Lockdowns in several countries across the world, as well as a dramatic rise in unemployment in the United States, have caused a 30 percent decrease in stock values since March. However, despite statistical estimates of much weaker, possibly negative economic growth and company profits for 2020, stock prices have recently rebounded, surprising many. This stock market rebound makes little sense if the price of a company’s shares reflects the discounted present value of future cash flows to shareholders. However, there is a second key factor that influences stock prices: the quantity of money that central banks make accessible to investors.

Central banks have pumped money into the economy in response to significant stock market falls in previous decades. A measure of this is the size of assets on central bank balance sheets. From US$901,710 million on August 6, 2008, to US$2,212,852 million on November 12, 2008, the FRS assets more than doubled. As the threat of numerous bankruptcies in the banking industry faded, the stock market reacted to the tremendous infusion of cash by regaining a major portion of its losses and climbing well above 2008 levels the following year.

In March 2020, the COVID-19 outbreak caused economic panic. The FRS responded to the panic by increasing its balance sheet assets by 66%, from $4,241,507 million on March 4, 2020, to $7,037,258 million on May 20, 2020: unsurprisingly, the stock market quickly recovered much of its March-April 2020 losses during May-June 2020.

The FRS has pumped large quantities of money into the economy in response to dramatic decreases in stock prices during the last two decades. These price-inducing initiatives have established a not-so-irrational assumption that any future sharp stock price drops will prompt a similar response from the central bank, especially during an election year when political pressure is high. If investors and officials see growing stock prices as usual, and authorities prefer to act to engineer a recovery from extreme drops, it does not seem irrational to expect (as some do) that the stock market will always move up.
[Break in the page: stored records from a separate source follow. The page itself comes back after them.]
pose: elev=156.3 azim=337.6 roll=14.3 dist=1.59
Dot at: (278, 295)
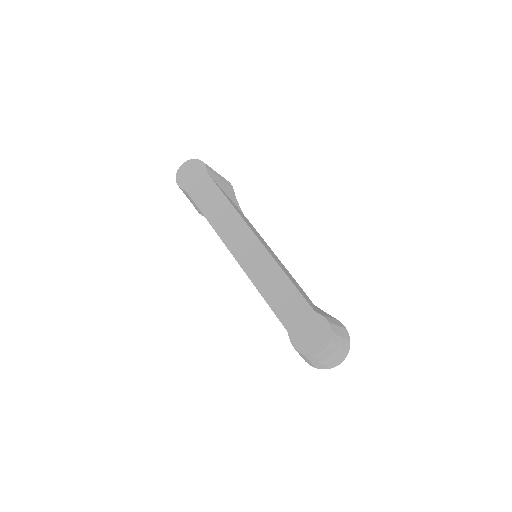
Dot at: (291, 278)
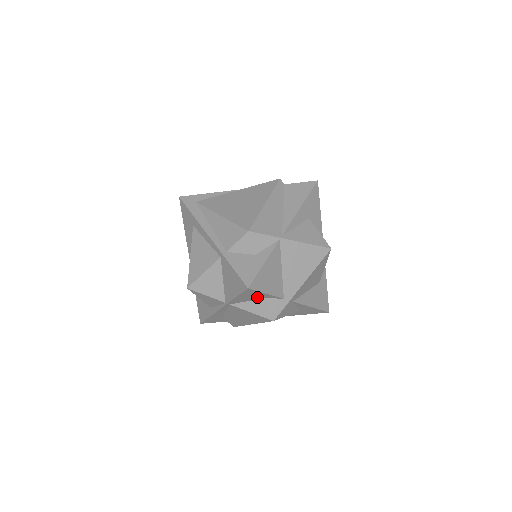
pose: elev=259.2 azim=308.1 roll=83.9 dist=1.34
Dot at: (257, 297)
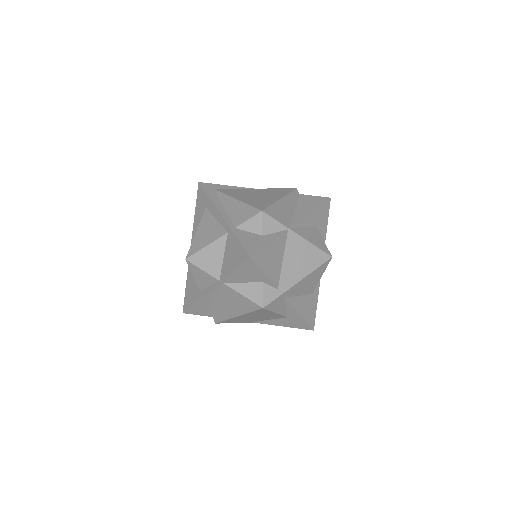
Dot at: (254, 278)
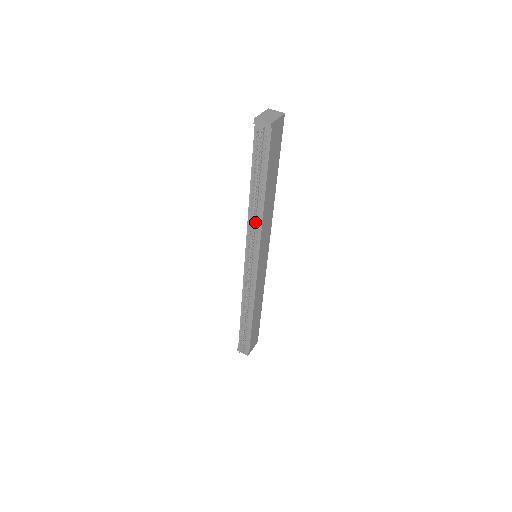
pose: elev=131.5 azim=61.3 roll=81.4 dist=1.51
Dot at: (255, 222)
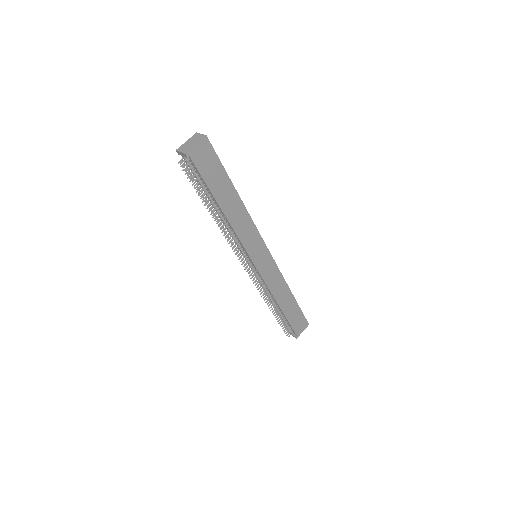
Dot at: (230, 231)
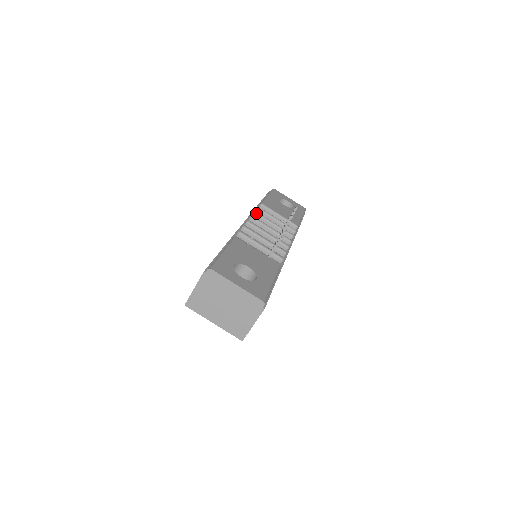
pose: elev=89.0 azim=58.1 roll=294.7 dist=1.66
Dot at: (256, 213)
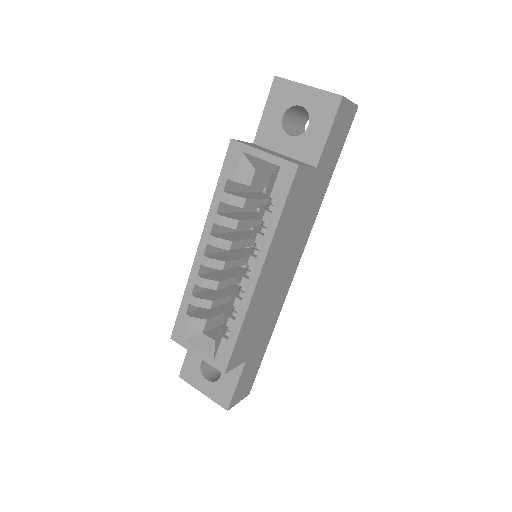
Dot at: occluded
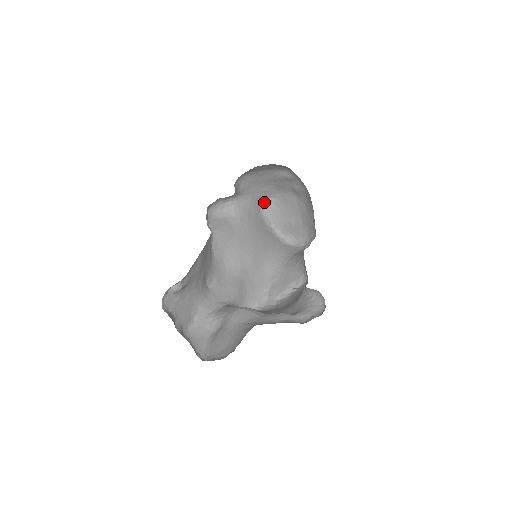
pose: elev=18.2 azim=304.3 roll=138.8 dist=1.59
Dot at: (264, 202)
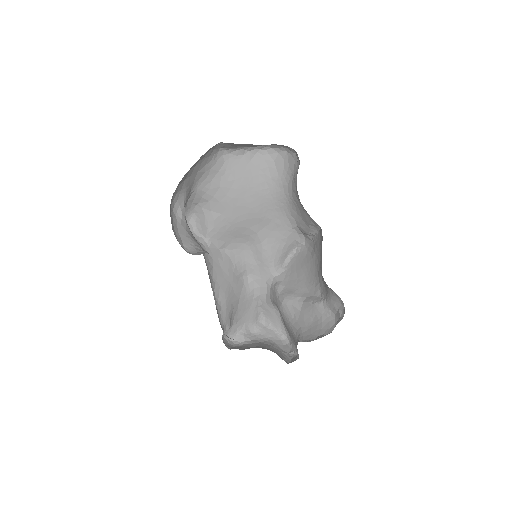
Dot at: (216, 149)
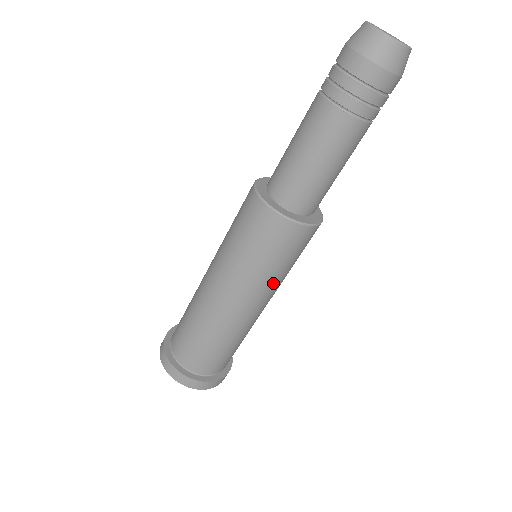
The study suggests that in order for prices and underlying values to coincide in securities markets, investors must not only be rational, but also anticipate other present and future investors to behave rationally. The first assumption may be correct, but the second is unlikely to be correct. Even in a world of rational investors, not everyone thinks that all other investors are and will be rational; in other words, belief in the rationality of other investors is unlikely to be general knowledge among investors.

It should come as no surprise that changes in money supply have an impact on stock values in such a society. Perhaps this explains the recent spike in stock prices as a result of significantly higher liquidity pumped by Federal Reserve decisions in the United States.